Simplice fut très-occupé les jours qui suivirent son installation. Il lia connaissance avec ses voisins, le scarabée de l'herbe et le papillon de l'air. Tous étaient de bonnes bêtes, ayant presque autant d'esprit que les hommes.
Dans les commencements, il eut quelque peine à comprendre leur langage; mais il s'aperçut bientôt qu'il devait s'en prendre à son éducation première. Il se conforma vite à la concision de la langue des insectes. Un son finit par lui suffire, comme à eux, pour désigner cent objets différents, suivant l'inflexion de la voix et la tenue de la note. De sorte qu'il alla se déshabituant de parler la langue des hommes, si pauvre dans sa richesse.
Les façons d'être de ses nouveaux amis le charmèrent. Il s'émerveilla surtout de leur manière de juger les rois, qui est celle de ne point en avoir. Enfin il se sentit ignorant auprès d'eux, et prit la résolution d'aller étudier à leurs écoles.
Il fut plus discret dans ses rapports avec les mousses et les aubépines. Comme il ne pouvait encore saisir les paroles du brin d'herbe et de la fleur, cette impuissance jetait beaucoup de froid dans leurs relations.
Somme toute, la forêt ne le vit pas d'un mauvais oeil. Elle comprit que c'était là un simple d'esprit et qu'il vivrait en bonne intelligence avec les bêtes. On ne se cacha plus de lui.

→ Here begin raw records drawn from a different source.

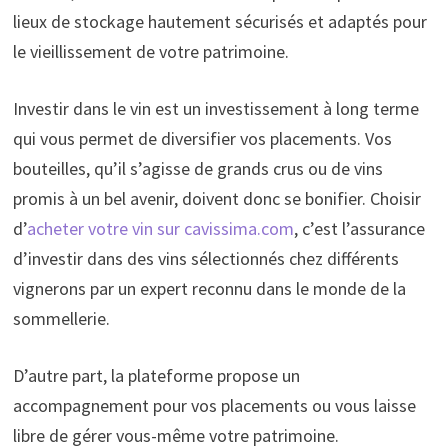
lieux de stockage hautement sécurisés et adaptés pour
le vieillissement de votre patrimoine.
Investir dans le vin est un investissement à long terme
qui vous permet de diversifier vos placements. Vos
bouteilles, qu’il s’agisse de grands crus ou de vins
promis à un bel avenir, doivent donc se bonifier. Choisir
d’
acheter votre vin sur cavissima.com
, c’est l’assurance
d’investir dans des vins sélectionnés chez différents
vignerons par un expert reconnu dans le monde de la
sommellerie.
D’autre part, la plateforme propose un
accompagnement pour vos placements ou vous laisse
libre de gérer vous-même votre patrimoine.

Souvent il lui arrivait de surprendre au fond d'une allée un papillon chiffonnant la collerette d'une marguerite.
Bientôt l'aubépine vainquit sa timidité jusqu'à donner des leçons au jeune prince. Elle lui apprit amoureusement le langage des parfums et des couleurs. Dès lors, chaque matin, les corolles empourprées saluaient Simplice à son lever; la feuille verte lui contait les cancans de la nuit, le grillon lui confiait tout bas qu'il était amoureux fou de la violette.
Simplice s'était choisi pour bonne amie une libellule dorée, au fin corsage, aux ailes frémissantes. La chère belle se montrait d'une désespérante coquetterie: elle se jouait, semblait l'appeler, puis fuyait lestement sous sa main. Les grands arbres, qui voyaient ce manège, la tançaient vertement, et, graves, disaient entre eux qu'elle ferait une mauvaise fin.